The challenges faced by individuals with PWS extend beyond physical health; emotional and psychological well-being are significantly impacted, leading to a dire need for effective treatment options.

The Role of VYKAT XR

VYKAT XR emerged as a beacon of hope for patients and their families. Approved by the U.S. FDA in March 2025, the drug is designated for managing hyperphagia in both pediatric and adult patients aged four and above. It has been designed specifically to improve not only hunger-related symptoms but also enhance broader behavioral responses in individuals living with PWS.

Given the data presented at ENDO 2026, the long-term outlook for patients using VYKAT XR appears promising. With safety being a priority, ongoing assessments regarding potential side effects, such as fluid retention and elevated glucose levels, are integral components of the drug's clinical oversight.

Conclusion

The recent findings at ENDO 2026 bring renewed optimism for individuals grappling with PWS and their families. With continued research and clinical trials, VYKAT XR stands to fundamentally alter the management landscape for this challenging condition, ultimately aiming to elevate the quality of life for many.
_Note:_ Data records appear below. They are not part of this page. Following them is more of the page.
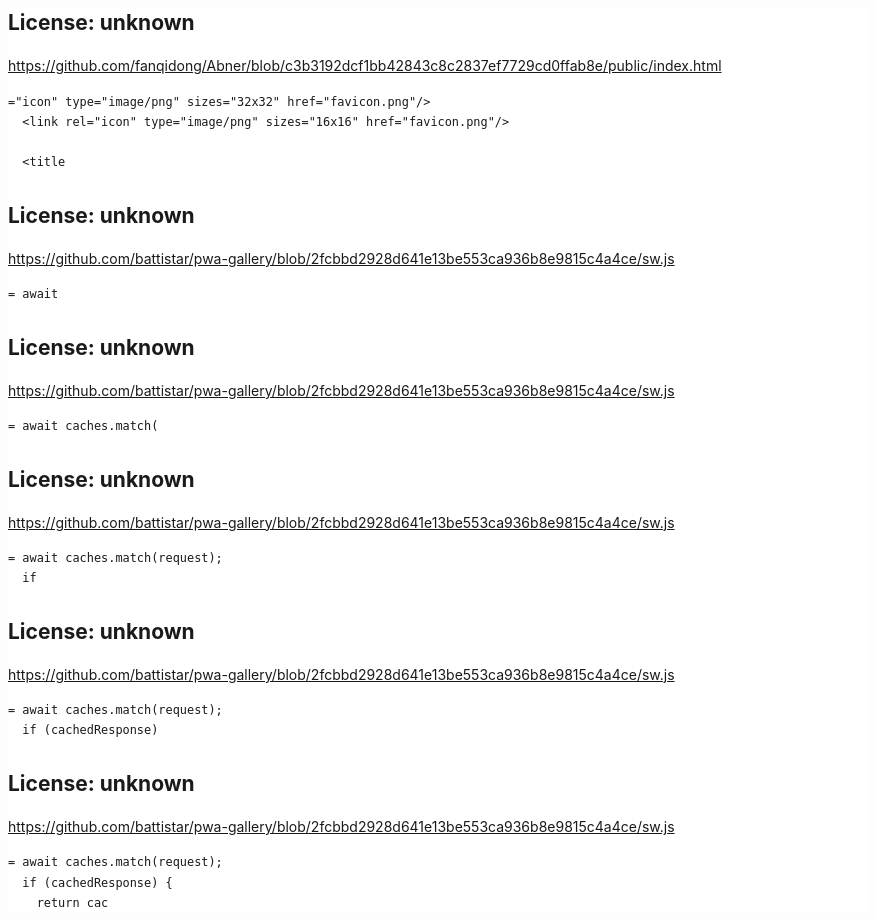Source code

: ## License: unknown
https://github.com/fanqidong/Abner/blob/c3b3192dcf1bb42843c8c2837ef7729cd0ffab8e/public/index.html

```
="icon" type="image/png" sizes="32x32" href="favicon.png"/>
  <link rel="icon" type="image/png" sizes="16x16" href="favicon.png"/>

  <title
```


## License: unknown
https://github.com/battistar/pwa-gallery/blob/2fcbbd2928d641e13be553ca936b8e9815c4a4ce/sw.js

```
= await
```


## License: unknown
https://github.com/battistar/pwa-gallery/blob/2fcbbd2928d641e13be553ca936b8e9815c4a4ce/sw.js

```
= await caches.match(
```


## License: unknown
https://github.com/battistar/pwa-gallery/blob/2fcbbd2928d641e13be553ca936b8e9815c4a4ce/sw.js

```
= await caches.match(request);
  if
```


## License: unknown
https://github.com/battistar/pwa-gallery/blob/2fcbbd2928d641e13be553ca936b8e9815c4a4ce/sw.js

```
= await caches.match(request);
  if (cachedResponse)
```


## License: unknown
https://github.com/battistar/pwa-gallery/blob/2fcbbd2928d641e13be553ca936b8e9815c4a4ce/sw.js

```
= await caches.match(request);
  if (cachedResponse) {
    return cac
```

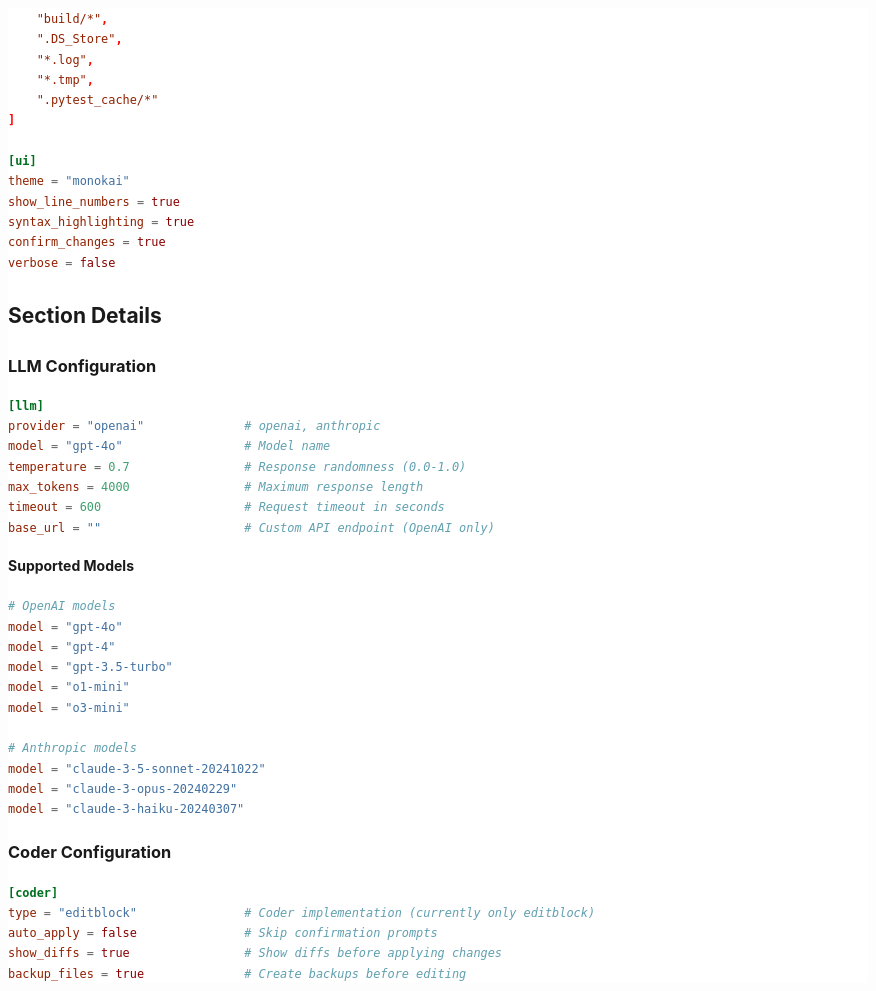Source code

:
 ```toml
    "build/*",
    ".DS_Store",
    "*.log",
    "*.tmp",
    ".pytest_cache/*"
]

[ui]
theme = "monokai"
show_line_numbers = true
syntax_highlighting = true
confirm_changes = true
verbose = false
```

## Section Details

### LLM Configuration
```toml
[llm]
provider = "openai"              # openai, anthropic
model = "gpt-4o"                 # Model name
temperature = 0.7                # Response randomness (0.0-1.0)
max_tokens = 4000                # Maximum response length
timeout = 600                    # Request timeout in seconds
base_url = ""                    # Custom API endpoint (OpenAI only)
```

#### Supported Models
```toml
# OpenAI models
model = "gpt-4o"
model = "gpt-4"
model = "gpt-3.5-turbo"
model = "o1-mini"
model = "o3-mini"

# Anthropic models
model = "claude-3-5-sonnet-20241022"
model = "claude-3-opus-20240229"
model = "claude-3-haiku-20240307"
```

### Coder Configuration
```toml
[coder]
type = "editblock"               # Coder implementation (currently only editblock)
auto_apply = false               # Skip confirmation prompts
show_diffs = true                # Show diffs before applying changes
backup_files = true              # Create backups before editing
```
Important Safety Information

All medications come with risks; thus, thorough evaluations are advised before commencing treatment with VYKAT XR, particularly concerning contraindications, including known hypersensitivity to the medication.

In summary, VYKAT XR exemplifies how dedicated research and innovative therapies can converge to address the rigorous demands presented by rare disorders like Prader-Willi syndrome, paving pathways for hope and healing for affected individuals.